Fu Maofu, Liu Manran, Sauve Anthony A, Jiao Xuanmao, Zhang Xueping, Wu Xiaofang, Powell Michael J, Yang Tianle, Gu Wei, Avantaggiati Maria Laura, Pattabiraman Nagarajan, Pestell Timothy G, Wang Fang, Quong Andrew A, Wang Chenguang, Pestell Richard G
Department of Cancer Biology, Kimmel Cancer Center, Thomas Jefferson University, Philadelphia, PA 19107, USA.
Mol Cell Biol. 2006 Nov;26(21):8122-35. doi: 10.1128/MCB.00289-06. Epub 2006 Aug 21.
The NAD-dependent histone deacetylase Sir2 plays a key role in connecting cellular metabolism with gene silencing and aging. The androgen receptor (AR) is a ligand-regulated modular nuclear receptor governing prostate cancer cellular proliferation, differentiation, and apoptosis in response to androgens, including dihydrotestosterone (DHT). Here, SIRT1 antagonists induce endogenous AR expression and enhance DHT-mediated AR expression. SIRT1 binds and deacetylates the AR at a conserved lysine motif. Human SIRT1 (hSIRT1) repression of DHT-induced AR signaling requires the NAD-dependent catalytic function of hSIRT1 and the AR lysine residues deacetylated by SIRT1. SIRT1 inhibited coactivator-induced interactions between the AR amino and carboxyl termini.
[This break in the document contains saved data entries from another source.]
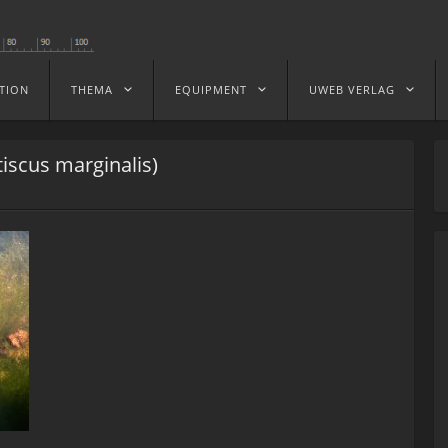
TION
THEMA
EQUIPMENT
UWEB VERLAG
iscus marginalis)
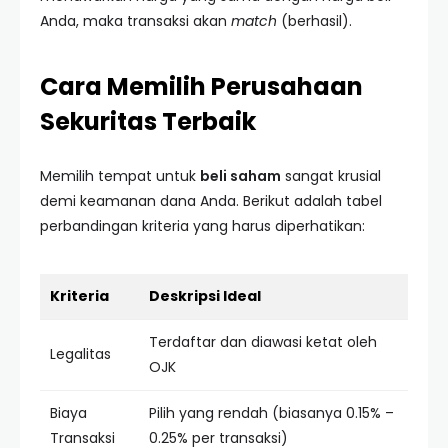
Anda, maka transaksi akan
match
(berhasil).
Cara Memilih Perusahaan
Sekuritas Terbaik
Memilih tempat untuk
beli saham
sangat krusial
demi keamanan dana Anda. Berikut adalah tabel
perbandingan kriteria yang harus diperhatikan:
Kriteria
Deskripsi Ideal
Terdaftar dan diawasi ketat oleh
Legalitas
OJK
Biaya
Pilih yang rendah (biasanya 0.15% –
Transaksi
0.25% per transaksi)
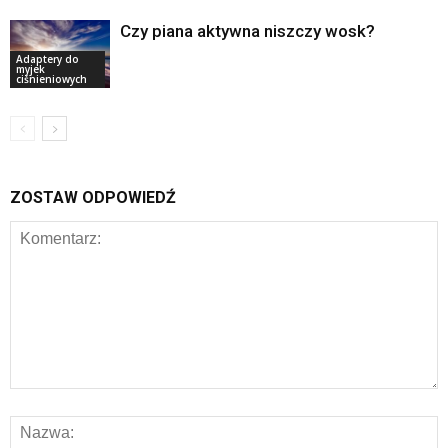
Czy piana aktywna niszczy wosk?
Adaptery do
myjek
ciśnieniowych
ZOSTAW ODPOWIEDŹ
DHT-induced prostate cancer cellular contact-independent growth is also blocked by SIRT1, providing a direct functional link between the AR, which is a critical determinant of progression of human prostate cancer, and the sirtuins.
烟酰胺腺嘌呤二核苷酸(NAD)依赖性组蛋白去乙酰化酶Sir2在将细胞代谢与基因沉默及衰老联系起来的过程中发挥着关键作用。雄激素受体(AR)是一种受配体调节的模块化核受体,可调控前列腺癌细胞的增殖、分化以及对包括二氢睾酮(DHT)在内的雄激素作出反应时的细胞凋亡。在此,SIRT1拮抗剂可诱导内源性AR表达并增强DHT介导的AR表达。SIRT1在一个保守的赖氨酸基序处与AR结合并使其去乙酰化。人SIRT1(hSIRT1)对DHT诱导的AR信号传导的抑制作用需要hSIRT1的NAD依赖性催化功能以及被SIRT1去乙酰化的AR赖氨酸残基。SIRT1抑制了共激活因子诱导的AR氨基末端和羧基末端之间的相互作用。SIRT1还可阻断DHT诱导的前列腺癌细胞非接触依赖性生长,这在作为人类前列腺癌进展关键决定因素的AR与沉默调节蛋白之间建立了直接的功能联系。